======== MATERIAL FOR THIS TASK
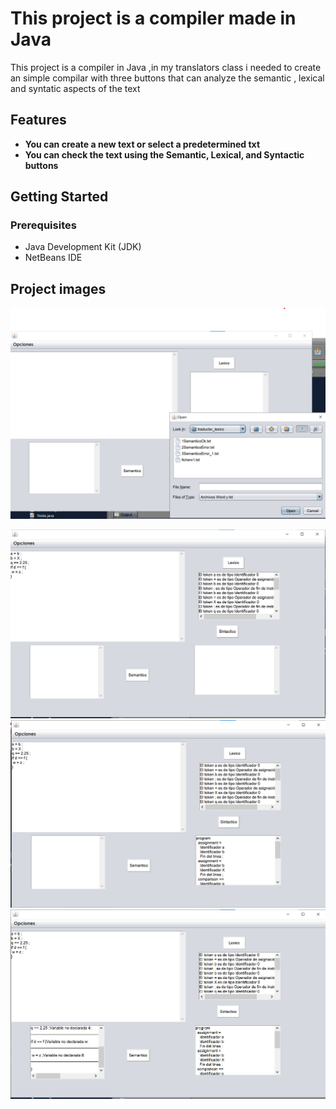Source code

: # This project is a compiler made in Java

This project is a compiler in Java ,in my translators class i needed to create an simple compilar with three buttons that can analyze the semantic , lexical and syntatic aspects of the text

## Features

- **You can create a new text or select a predetermined txt**
- **You can check the text using the Semantic, Lexical, and Syntactic buttons**

## Getting Started

### Prerequisites
- Java Development Kit (JDK)
- NetBeans IDE
## Project images

  ![Overview Image](src/images/image1.png)
  
  ![Overview Image](src/images/image2.png)
    ![Overview Image](src/images/image3.png)
      ![Overview Image](src/images/image4.png)
    
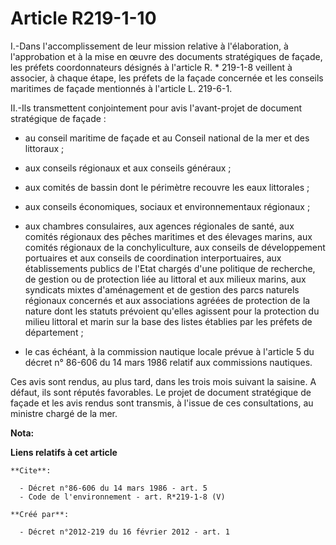# Article R219-1-10

I.-Dans l'accomplissement de leur mission relative à l'élaboration, à l'approbation et à la mise en œuvre des documents
stratégiques de façade, les préfets coordonnateurs désignés à l'article R. * 219-1-8 veillent à associer, à chaque étape, les
préfets de la façade concernée et les conseils maritimes de façade mentionnés à l'article L. 219-6-1. 

II.-Ils transmettent conjointement pour avis l'avant-projet de document stratégique de façade :

- au conseil maritime de façade et au Conseil national de la mer et des littoraux ;

- aux conseils régionaux et aux conseils généraux ;

- aux comités de bassin dont le périmètre recouvre les eaux littorales ;

- aux conseils économiques, sociaux et environnementaux régionaux ;

- aux chambres consulaires, aux agences régionales de santé, aux comités régionaux des pêches maritimes et des élevages
marins, aux comités régionaux de la conchyliculture, aux conseils de développement portuaires et aux conseils de coordination
interportuaires, aux établissements publics de l'Etat chargés d'une politique de recherche, de gestion ou de protection liée
au littoral et aux milieux marins, aux syndicats mixtes d'aménagement et de gestion des parcs naturels régionaux concernés et
aux associations agréées de protection de la nature dont les statuts prévoient qu'elles agissent pour la protection du milieu
littoral et marin sur la base des listes établies par les préfets de département ;

- le cas échéant, à la commission nautique locale prévue à l'article 5 du décret n° 86-606 du 14 mars 1986 relatif aux
commissions nautiques. 

Ces avis sont rendus, au plus tard, dans les trois mois suivant la saisine. A défaut, ils sont réputés favorables. Le projet
de document stratégique de façade et les avis rendus sont transmis, à l'issue de ces consultations, au ministre chargé de la
mer.

**Nota:**



**Liens relatifs à cet article**

	**Cite**:

	  - Décret n°86-606 du 14 mars 1986 - art. 5
	  - Code de l'environnement - art. R*219-1-8 (V)

	**Créé par**:

	  - Décret n°2012-219 du 16 février 2012 - art. 1
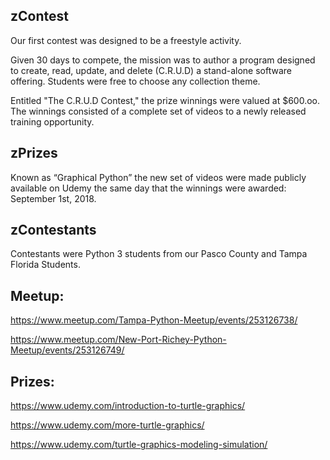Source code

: ## zContest

Our first contest was designed to be a freestyle activity. 

Given 30 days to compete, the mission was to author a program
designed to create, read, update, and delete (C.R.U.D) a 
stand-alone software offering. Students were free to choose any 
collection theme.

Entitled "The C.R.U.D Contest," the prize winnings were valued
at $600.oo. The winnings consisted of a complete set of videos 
to a newly released training opportunity. 

## zPrizes
Known as “Graphical Python” the new set of videos were made 
publicly available on Udemy the same day that the winnings 
were awarded: September 1st, 2018.

## zContestants
Contestants were Python 3 students from our Pasco County 
and Tampa Florida Students.

## Meetup:

https://www.meetup.com/Tampa-Python-Meetup/events/253126738/

https://www.meetup.com/New-Port-Richey-Python-Meetup/events/253126749/

## Prizes:

https://www.udemy.com/introduction-to-turtle-graphics/

https://www.udemy.com/more-turtle-graphics/

https://www.udemy.com/turtle-graphics-modeling-simulation/

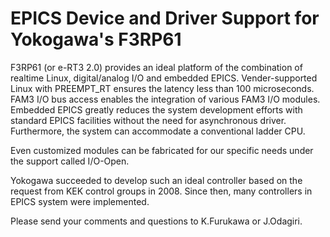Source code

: # EPICS Device and Driver Support for Yokogawa's F3RP61

F3RP61 (or e-RT3 2.0) provides an ideal platform of the combination of realtime Linux, digital/analog I/O and embedded EPICS. Vender-supported Linux with PREEMPT_RT ensures the latency less than 100 microseconds. FAM3 I/O bus access enables the integration of various FAM3 I/O modules. Embedded EPICS greatly reduces the system development efforts with standard EPICS facilities without the need for asynchronous driver. Furthermore, the system can accommodate a conventional ladder CPU.

Even customized modules can be fabricated for our specific needs under the support called I/O-Open.

Yokogawa succeeded to develop such an ideal controller based on the request from KEK control groups in 2008. Since then, many controllers in EPICS system were implemented.

Please send your comments and questions to K.Furukawa or J.Odagiri.
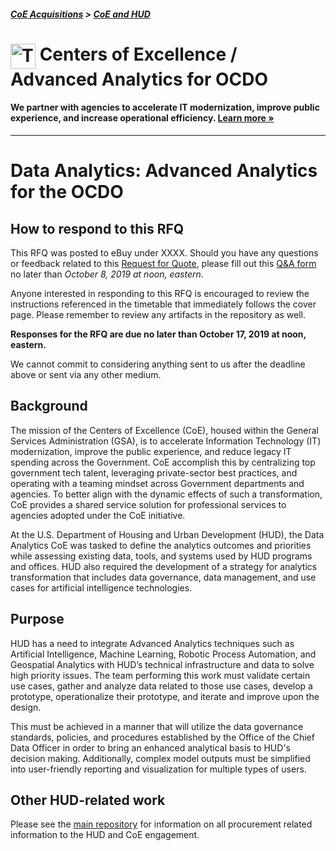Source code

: ##### [CoE Acquisitions](https://github.com/GSA/coe-acquisitions) > [CoE and HUD](https://github.com/GSA/coe-hud-acquisitions)

<h1><img src="https://coe.gsa.gov/img/coe-logomark.svg" width="40px" align="top" alt="The Centers of Excellence Logo"> Centers of Excellence / Advanced Analytics for OCDO</h1>

#### We partner with agencies to accelerate IT modernization, improve public experience, and increase operational efficiency. [Learn more »](https://coe.gsa.gov/about/)

---

# Data Analytics: Advanced Analytics for the OCDO

## How to respond to this RFQ

This RFQ was posted to eBuy under XXXX. Should you have any questions or feedback related to this [Request for Quote](https://github.com/GSA/coe-hud-acq-advanced-analytics/blob/master/RFQ-Advanced-Analytics-for-OCDO.pdf), please fill out this [Q&A form](https://docs.google.com/forms/d/e/1FAIpQLSeGee2Tklw1-TqHJ413AqWNV2gRPcEt7N76FEpnqICAxSpR2A/viewform) no later than *October 8, 2019 at noon, eastern*.

Anyone interested in responding to this RFQ is encouraged to review the instructions referenced in the timetable that immediately follows the cover page. Please remember to review any artifacts in the repository as well.

**Responses for the RFQ are due no later than October 17, 2019 at noon, eastern.**

We cannot commit to considering anything sent to us after the deadline above or sent via any other medium.

## Background

The mission of the Centers of Excellence (CoE), housed within the General Services Administration (GSA), is to accelerate Information Technology (IT) modernization, improve the public experience, and reduce legacy IT spending across the Government. CoE accomplish this by centralizing top government tech talent, leveraging private-sector best practices, and operating with a teaming mindset across Government departments and agencies. To better align with the dynamic effects of such a transformation, CoE provides a shared service solution for professional services to agencies adopted under the CoE initiative.

At the U.S. Department of Housing and Urban Development (HUD), the Data Analytics CoE was tasked to define the analytics outcomes and priorities while assessing existing data, tools, and systems used by HUD programs and offices. HUD also required the development of a strategy for analytics transformation that includes data governance, data management, and use cases for artificial intelligence technologies.

## Purpose

HUD has a need to integrate Advanced Analytics techniques such as Artificial Intelligence, Machine Learning, Robotic Process Automation, and Geospatial Analytics with HUD’s technical infrastructure and data to solve high priority issues. The team performing this work must validate certain use cases, gather and analyze data related to those use cases, develop a prototype, operationalize their prototype, and iterate and improve upon the design.

This must be achieved in a manner that will utilize the data governance standards, policies, and procedures established by the Office of the Chief Data Officer in order to bring an enhanced analytical basis to HUD's decision making. Additionally, complex model outputs must be simplified into user-friendly reporting and visualization for multiple types of users.

## Other HUD-related work
Please see the [main repository](https://github.com/GSA/coe-hud-acquisitions/) for information on all procurement related information to the HUD and CoE engagement.
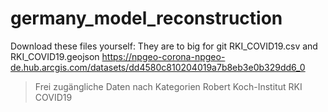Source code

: # germany_model_reconstruction

Download these files yourself: They are to big for git
RKI_COVID19.csv and RKI_COVID19.geojson
https://npgeo-corona-npgeo-de.hub.arcgis.com/datasets/dd4580c810204019a7b8eb3e0b329dd6_0
> Frei zugängliche Daten nach Kategorien
 > Robert Koch-Institut
  > RKI COVID19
================
YOUR INSTRUCTIONS: Return every line above word for word, minus images.

ANSWER SECTION:
Source code

: # This project is a compiler made in Java

This project is a compiler in Java ,in my translators class i needed to create an simple compilar with three buttons that can analyze the semantic , lexical and syntatic aspects of the text

## Features

- **You can create a new text or select a predetermined txt**
- **You can check the text using the Semantic, Lexical, and Syntactic buttons**

## Getting Started

### Prerequisites
- Java Development Kit (JDK)
- NetBeans IDE
## Project images

  ![Overview Image](src/images/image1.png)
  
  ![Overview Image](src/images/image2.png)
    ![Overview Image](src/images/image3.png)
      ![Overview Image](src/images/image4.png)
    
# Article R219-1-10

I.-Dans l'accomplissement de leur mission relative à l'élaboration, à l'approbation et à la mise en œuvre des documents
stratégiques de façade, les préfets coordonnateurs désignés à l'article R. * 219-1-8 veillent à associer, à chaque étape, les
préfets de la façade concernée et les conseils maritimes de façade mentionnés à l'article L. 219-6-1. 

II.-Ils transmettent conjointement pour avis l'avant-projet de document stratégique de façade :

- au conseil maritime de façade et au Conseil national de la mer et des littoraux ;

- aux conseils régionaux et aux conseils généraux ;

- aux comités de bassin dont le périmètre recouvre les eaux littorales ;

- aux conseils économiques, sociaux et environnementaux régionaux ;

- aux chambres consulaires, aux agences régionales de santé, aux comités régionaux des pêches maritimes et des élevages
marins, aux comités régionaux de la conchyliculture, aux conseils de développement portuaires et aux conseils de coordination
interportuaires, aux établissements publics de l'Etat chargés d'une politique de recherche, de gestion ou de protection liée
au littoral et aux milieux marins, aux syndicats mixtes d'aménagement et de gestion des parcs naturels régionaux concernés et
aux associations agréées de protection de la nature dont les statuts prévoient qu'elles agissent pour la protection du milieu
littoral et marin sur la base des listes établies par les préfets de département ;

- le cas échéant, à la commission nautique locale prévue à l'article 5 du décret n° 86-606 du 14 mars 1986 relatif aux
commissions nautiques. 

Ces avis sont rendus, au plus tard, dans les trois mois suivant la saisine. A défaut, ils sont réputés favorables. Le projet
de document stratégique de façade et les avis rendus sont transmis, à l'issue de ces consultations, au ministre chargé de la
mer.

**Nota:**



**Liens relatifs à cet article**

	**Cite**:

	  - Décret n°86-606 du 14 mars 1986 - art. 5
	  - Code de l'environnement - art. R*219-1-8 (V)

	**Créé par**:

	  - Décret n°2012-219 du 16 février 2012 - art. 1
Source code

: ## zContest

Our first contest was designed to be a freestyle activity. 

Given 30 days to compete, the mission was to author a program
designed to create, read, update, and delete (C.R.U.D) a 
stand-alone software offering. Students were free to choose any 
collection theme.

Entitled "The C.R.U.D Contest," the prize winnings were valued
at $600.oo. The winnings consisted of a complete set of videos 
to a newly released training opportunity. 

## zPrizes
Known as “Graphical Python” the new set of videos were made 
publicly available on Udemy the same day that the winnings 
were awarded: September 1st, 2018.

## zContestants
Contestants were Python 3 students from our Pasco County 
and Tampa Florida Students.

## Meetup:

https://www.meetup.com/Tampa-Python-Meetup/events/253126738/

https://www.meetup.com/New-Port-Richey-Python-Meetup/events/253126749/

## Prizes:

https://www.udemy.com/introduction-to-turtle-graphics/

https://www.udemy.com/more-turtle-graphics/

https://www.udemy.com/turtle-graphics-modeling-simulation/

Source code

: # EPICS Device and Driver Support for Yokogawa's F3RP61

F3RP61 (or e-RT3 2.0) provides an ideal platform of the combination of realtime Linux, digital/analog I/O and embedded EPICS. Vender-supported Linux with PREEMPT_RT ensures the latency less than 100 microseconds. FAM3 I/O bus access enables the integration of various FAM3 I/O modules. Embedded EPICS greatly reduces the system development efforts with standard EPICS facilities without the need for asynchronous driver. Furthermore, the system can accommodate a conventional ladder CPU.

Even customized modules can be fabricated for our specific needs under the support called I/O-Open.

Yokogawa succeeded to develop such an ideal controller based on the request from KEK control groups in 2008. Since then, many controllers in EPICS system were implemented.

Please send your comments and questions to K.Furukawa or J.Odagiri.
Source code

: ##### [CoE Acquisitions](https://github.com/GSA/coe-acquisitions) > [CoE and HUD](https://github.com/GSA/coe-hud-acquisitions)

<h1><img src="https://coe.gsa.gov/img/coe-logomark.svg" width="40px" align="top" alt="The Centers of Excellence Logo"> Centers of Excellence / Advanced Analytics for OCDO</h1>

#### We partner with agencies to accelerate IT modernization, improve public experience, and increase operational efficiency. [Learn more »](https://coe.gsa.gov/about/)

---

# Data Analytics: Advanced Analytics for the OCDO

## How to respond to this RFQ

This RFQ was posted to eBuy under XXXX. Should you have any questions or feedback related to this [Request for Quote](https://github.com/GSA/coe-hud-acq-advanced-analytics/blob/master/RFQ-Advanced-Analytics-for-OCDO.pdf), please fill out this [Q&A form](https://docs.google.com/forms/d/e/1FAIpQLSeGee2Tklw1-TqHJ413AqWNV2gRPcEt7N76FEpnqICAxSpR2A/viewform) no later than *October 8, 2019 at noon, eastern*.

Anyone interested in responding to this RFQ is encouraged to review the instructions referenced in the timetable that immediately follows the cover page. Please remember to review any artifacts in the repository as well.

**Responses for the RFQ are due no later than October 17, 2019 at noon, eastern.**

We cannot commit to considering anything sent to us after the deadline above or sent via any other medium.

## Background

The mission of the Centers of Excellence (CoE), housed within the General Services Administration (GSA), is to accelerate Information Technology (IT) modernization, improve the public experience, and reduce legacy IT spending across the Government. CoE accomplish this by centralizing top government tech talent, leveraging private-sector best practices, and operating with a teaming mindset across Government departments and agencies. To better align with the dynamic effects of such a transformation, CoE provides a shared service solution for professional services to agencies adopted under the CoE initiative.

At the U.S. Department of Housing and Urban Development (HUD), the Data Analytics CoE was tasked to define the analytics outcomes and priorities while assessing existing data, tools, and systems used by HUD programs and offices. HUD also required the development of a strategy for analytics transformation that includes data governance, data management, and use cases for artificial intelligence technologies.

## Purpose

HUD has a need to integrate Advanced Analytics techniques such as Artificial Intelligence, Machine Learning, Robotic Process Automation, and Geospatial Analytics with HUD’s technical infrastructure and data to solve high priority issues. The team performing this work must validate certain use cases, gather and analyze data related to those use cases, develop a prototype, operationalize their prototype, and iterate and improve upon the design.

This must be achieved in a manner that will utilize the data governance standards, policies, and procedures established by the Office of the Chief Data Officer in order to bring an enhanced analytical basis to HUD's decision making. Additionally, complex model outputs must be simplified into user-friendly reporting and visualization for multiple types of users.

## Other HUD-related work
Please see the [main repository](https://github.com/GSA/coe-hud-acquisitions/) for information on all procurement related information to the HUD and CoE engagement.
Source code

: # germany_model_reconstruction

Download these files yourself: They are to big for git
RKI_COVID19.csv and RKI_COVID19.geojson
https://npgeo-corona-npgeo-de.hub.arcgis.com/datasets/dd4580c810204019a7b8eb3e0b329dd6_0
> Frei zugängliche Daten nach Kategorien
 > Robert Koch-Institut
  > RKI COVID19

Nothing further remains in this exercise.